STUDY TEXT:

**********

However, is this position as an administrative and economic hub enough to expose Cotonou to recurring cholera epidemics? In our opinion, no, since Cotonou is the country’s economic capital. Cotonou is the most urbanized city in the country, with the best health coverage [6] .

Sanitation in Cotonou could also explain the recurrence and scale of cholera epidemics. In fact, the first six boroughs have the highest attack rates for both epidemics. Between 2017 and 2023, Cotonou I to IV, corresponding to the first six boroughs (see Table 1) recorded 79% of cases. The physical environment contributes to the recurrence of diseases, including cholera epidemics. This area lies on the shores of Lake Nokoué. Most of the neighborhoods are less than a kilometer from the Cotonou lagoon, and in several districts, people live in marshy areas [6] [8] .

Made up of swamps and reservoirs, these localities face the problem of cyclical flooding, which favors the proliferation of water-borne diseases [10] . These brackish waters are a reservoir for Vibrio cholerae.

Moreover, the water table is everywhere superficial, less than a meter above ground level [6] . Well water in these localities is therefore contaminated, and unfit for consumption, given the lack of infrastructure in these localities, including wastewater and household waste management, the non-existence of latrines. The pollution of well water has been confirmed by the assessment made by Hounsounouet al [11] .

These populations are therefore among the 663 million people worldwide without access to drinking water. and the more than two billion people who drink water from sources contaminated by fecal matter [3] .

**********

DATA FOR ANALYSIS:
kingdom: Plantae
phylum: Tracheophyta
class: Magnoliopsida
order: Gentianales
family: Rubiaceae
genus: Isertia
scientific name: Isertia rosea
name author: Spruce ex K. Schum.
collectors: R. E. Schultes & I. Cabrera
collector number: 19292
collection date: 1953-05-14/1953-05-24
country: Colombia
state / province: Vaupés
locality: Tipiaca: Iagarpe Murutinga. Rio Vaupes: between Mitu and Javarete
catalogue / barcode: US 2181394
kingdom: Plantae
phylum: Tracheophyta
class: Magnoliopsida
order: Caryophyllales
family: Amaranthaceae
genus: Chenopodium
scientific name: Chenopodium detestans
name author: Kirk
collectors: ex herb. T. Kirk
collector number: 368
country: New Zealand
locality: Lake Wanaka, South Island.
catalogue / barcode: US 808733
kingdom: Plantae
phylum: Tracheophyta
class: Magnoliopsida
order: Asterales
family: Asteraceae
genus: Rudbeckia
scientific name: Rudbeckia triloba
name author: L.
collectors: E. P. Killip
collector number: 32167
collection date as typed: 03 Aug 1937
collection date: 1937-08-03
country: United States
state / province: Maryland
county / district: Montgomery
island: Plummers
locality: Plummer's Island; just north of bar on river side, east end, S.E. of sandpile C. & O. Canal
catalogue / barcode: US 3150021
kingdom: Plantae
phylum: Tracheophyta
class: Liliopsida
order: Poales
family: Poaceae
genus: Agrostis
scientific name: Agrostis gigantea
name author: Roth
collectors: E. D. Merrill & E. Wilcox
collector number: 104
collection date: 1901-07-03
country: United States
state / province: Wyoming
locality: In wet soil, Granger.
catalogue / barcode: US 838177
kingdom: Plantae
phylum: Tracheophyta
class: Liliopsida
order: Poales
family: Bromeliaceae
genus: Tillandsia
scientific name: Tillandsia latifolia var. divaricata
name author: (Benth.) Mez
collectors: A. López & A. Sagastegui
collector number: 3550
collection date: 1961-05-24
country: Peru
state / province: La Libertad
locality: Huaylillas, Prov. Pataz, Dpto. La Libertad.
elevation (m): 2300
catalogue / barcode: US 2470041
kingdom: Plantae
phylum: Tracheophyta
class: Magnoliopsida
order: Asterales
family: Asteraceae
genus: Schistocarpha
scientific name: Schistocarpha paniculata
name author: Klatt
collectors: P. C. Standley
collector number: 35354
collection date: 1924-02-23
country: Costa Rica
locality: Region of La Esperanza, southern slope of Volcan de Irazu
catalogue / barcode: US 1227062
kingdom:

**********

APPLY WHAT YOU READ:
1 – Please output the passage of the cholera text from "Made up of swamps" to "matter [3] .".
2 – According to the cholera text, what share of cases did Cotonou I to IV record between 2017 and 2023?
3 – Translate this sentence from the cholera text into French: "These brackish waters are a reservoir for Vibrio cholerae."
Work only from the text on cholera in Cotonou.

ANSWERS TO THE EXERCISE:
1 –
Made up of swamps and reservoirs, these localities face the problem of cyclical flooding, which favors the proliferation of water-borne diseases [10] . These brackish waters are a reservoir for Vibrio cholerae.

Moreover, the water table is everywhere superficial, less than a meter above ground level [6] . Well water in these localities is therefore contaminated, and unfit for consumption, given the lack of infrastructure in these localities, including wastewater and household waste management, the non-existence of latrines. The pollution of well water has been confirmed by the assessment made by Hounsounouet al [11] .

These populations are therefore among the 663 million people worldwide without access to drinking water. and the more than two billion people who drink water from sources contaminated by fecal matter [3] .

2 – 79% of cases.

3 – Ces eaux saumâtres sont un réservoir de Vibrio cholerae.